API-specific collection choices

Raw ingestion does not mean all sources are treated identically. Hablla attendants are collected day by day because summary endpoints can aggregate by period. Zoho has full and recent jobs so the system can refresh recent records frequently without rerunning heavy windows all day. Zenvia call data often makes more sense as a daily close-of-day collection. SIGE billing data is also collected day by day for predictable ERP windows.

Those choices are architecture decisions, not implementation trivia. The worker should respect the semantics of each API while still producing a consistent raw storage envelope.

Downstream SQL stays separate from ingestion

The most valuable SQL work usually happens after raw storage: joins between Hablla cards and persons, derivation of contact timelines, billing views from SIGE, lead attribution from Zoho, or operational telephony metrics from Zenvia. Keeping those transformations downstream means each SQL model can be versioned, tested, and replaced without weakening collection reliability.
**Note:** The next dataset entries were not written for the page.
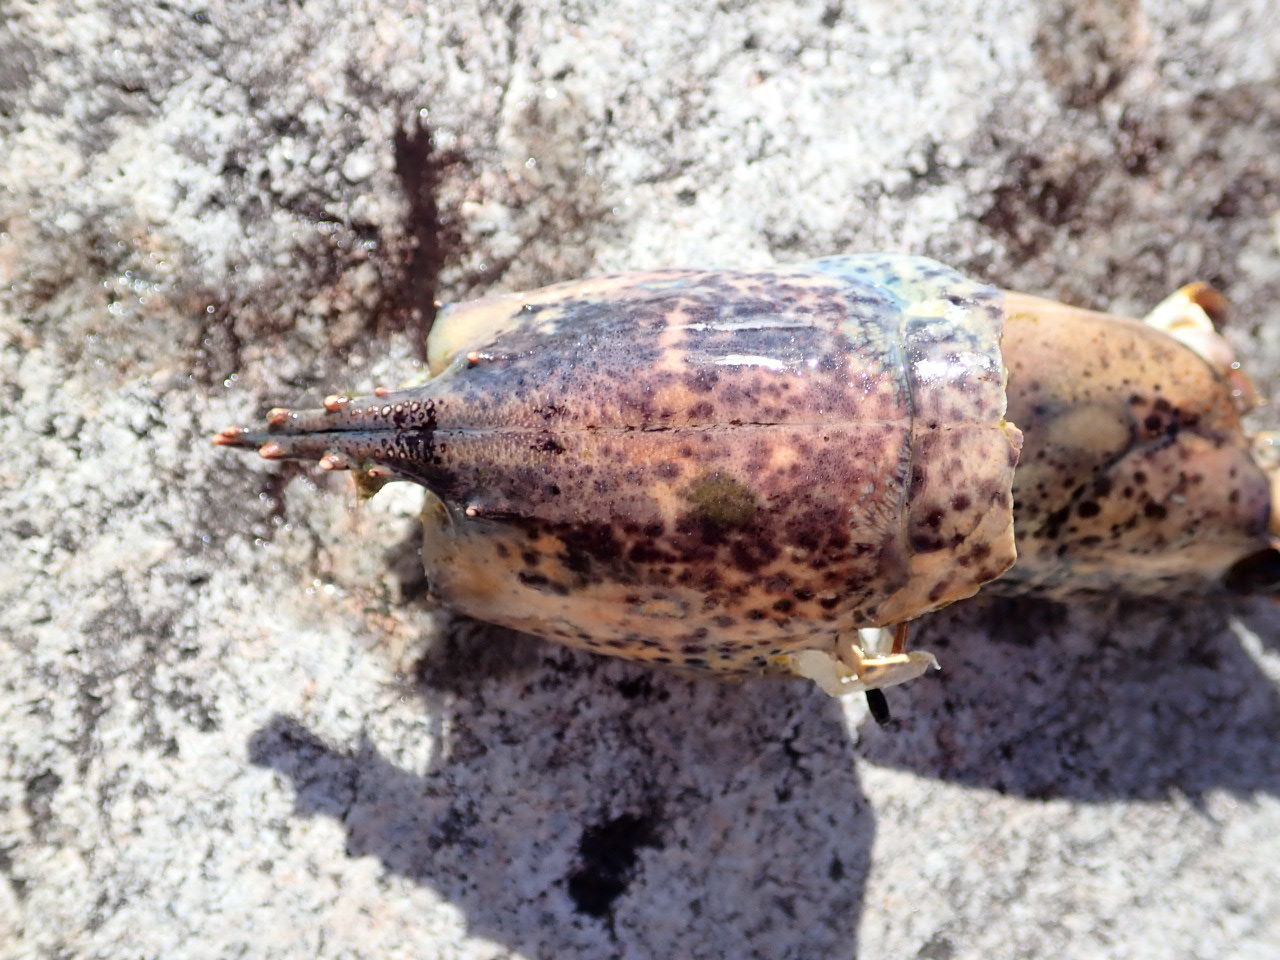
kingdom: Animalia
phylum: Arthropoda
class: Malacostraca
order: Decapoda
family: Nephropidae
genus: Homarus
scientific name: Homarus americanus
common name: American lobster
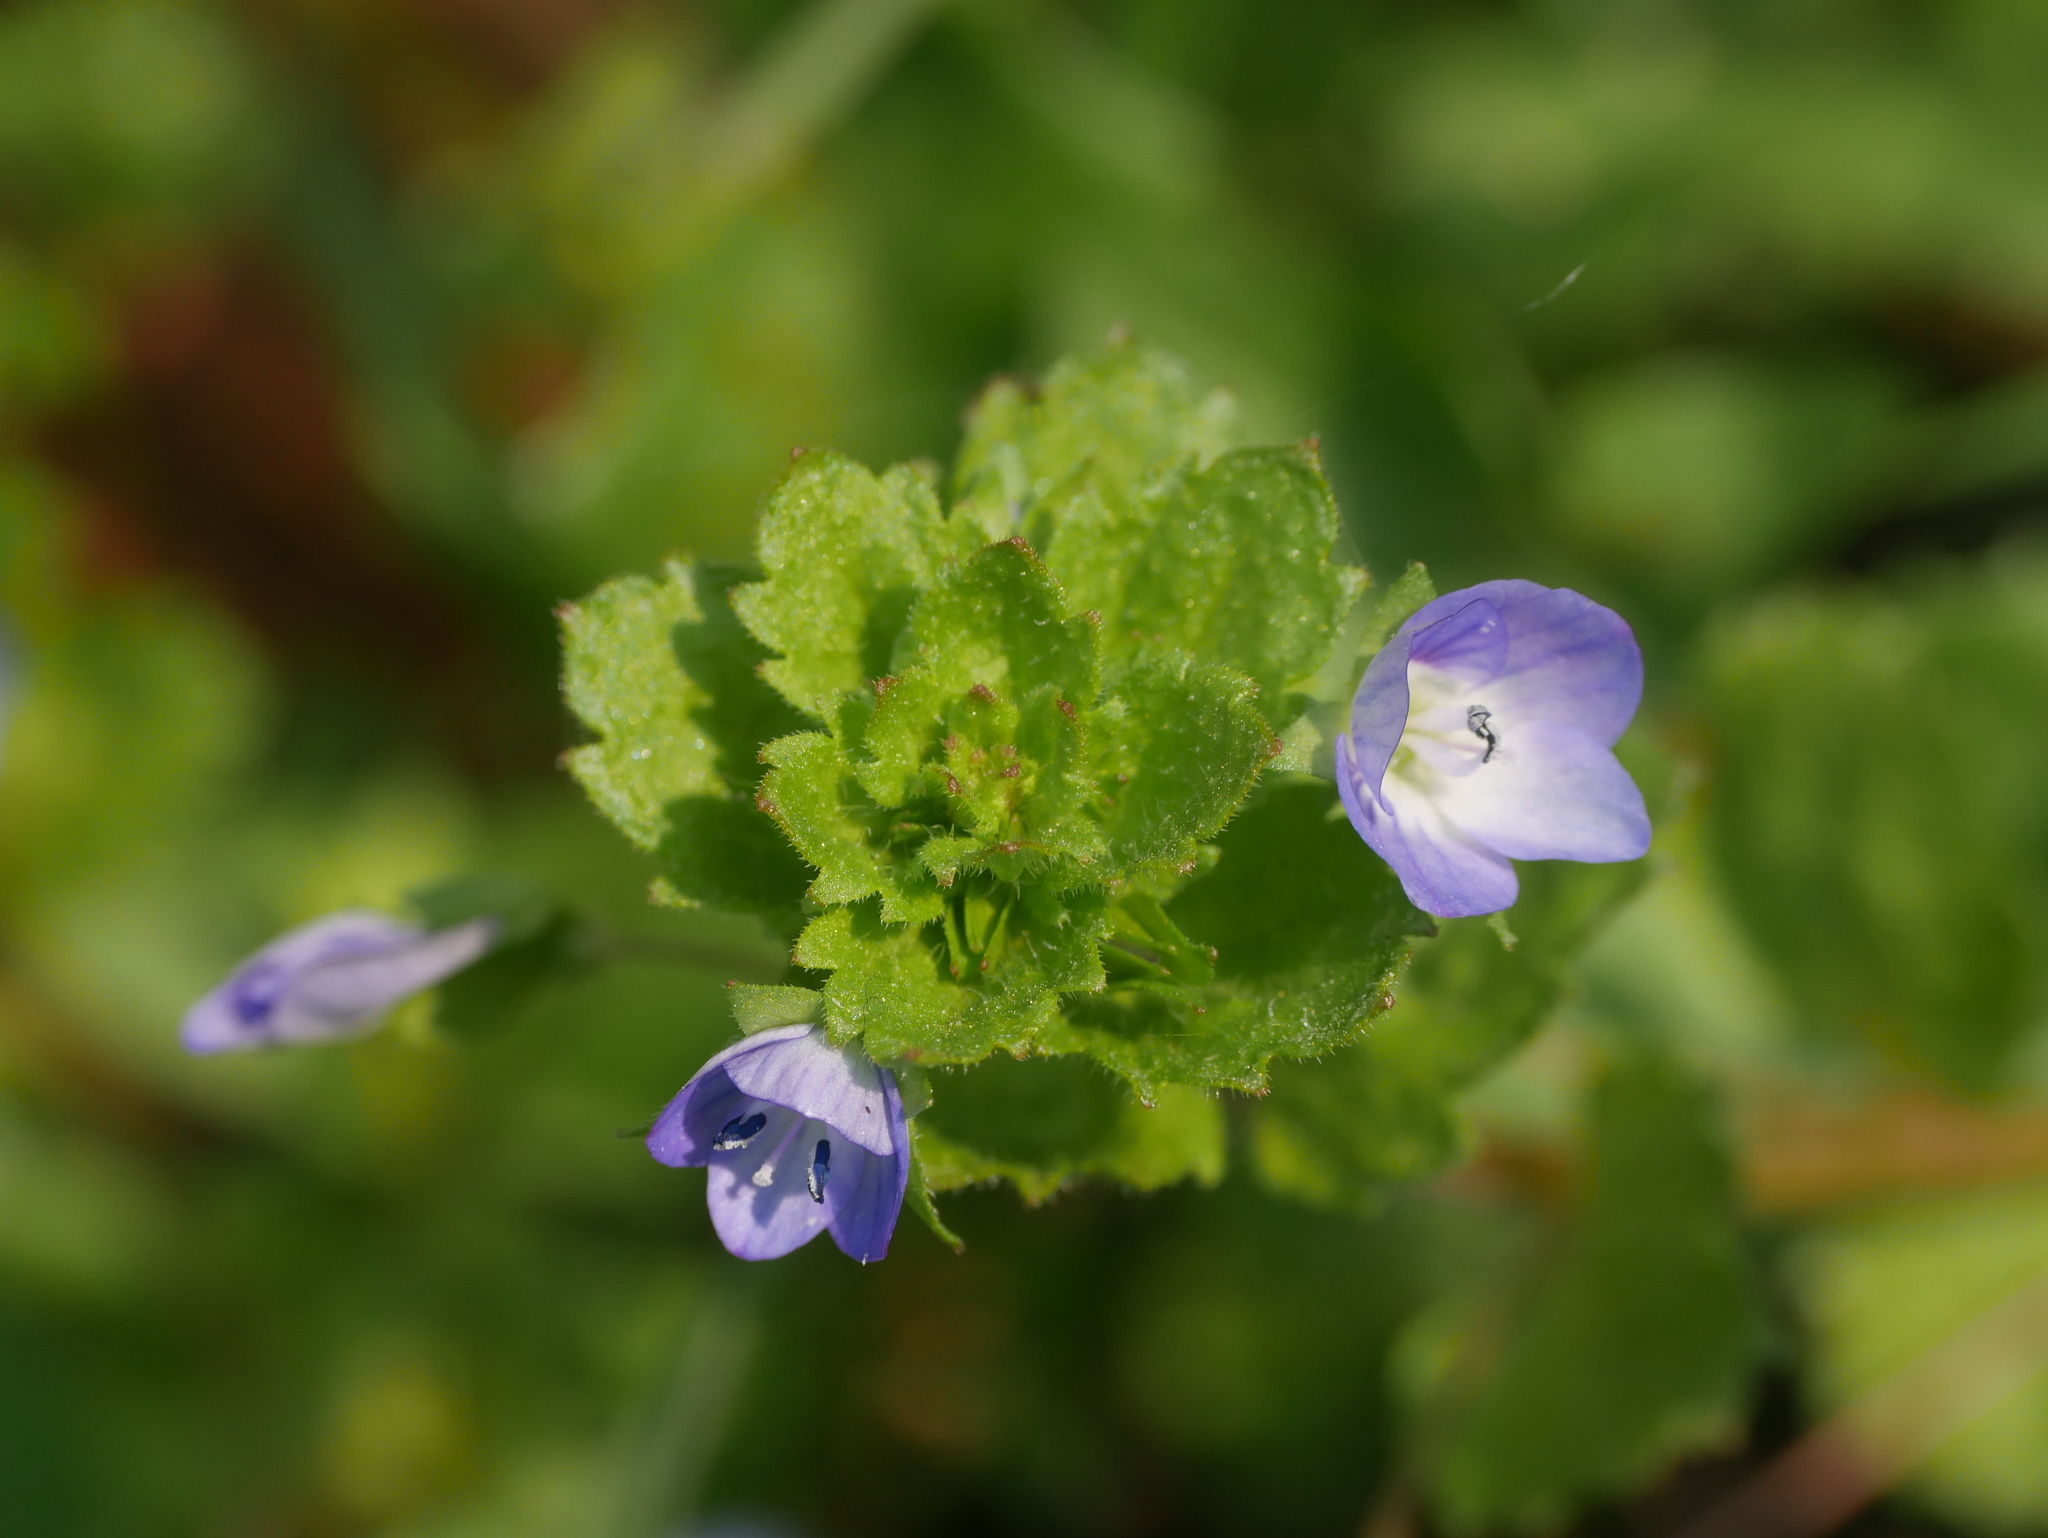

This also makes the project a natural continuation of the older integration-worker pattern shown in ETL Pipelines in API Integration Workers. The difference is that Raw API Ingestion Pipeline moves the durable storage boundary from Google Sheets to Supabase raw tables.

Security: useful logs without leaking payloads

Public or semi-public workflow logs should never contain tokens, full API responses, complete error bodies, or raw payload dumps. Raw API Ingestion Pipeline keeps logs operational: status code, summarized error message, provider context, and run outcome. That is enough to diagnose most failures without exposing sensitive customer or credential data.

Why the architecture scales cleanly

Adding another integration follows a repeatable path: create a worker, define the destination raw table, choose the collection window, preserve the raw payload, define a stable external ID, add secrets, create a workflow, and sanitize logs. The architecture scales because each source has local complexity, but the storage contract remains consistent.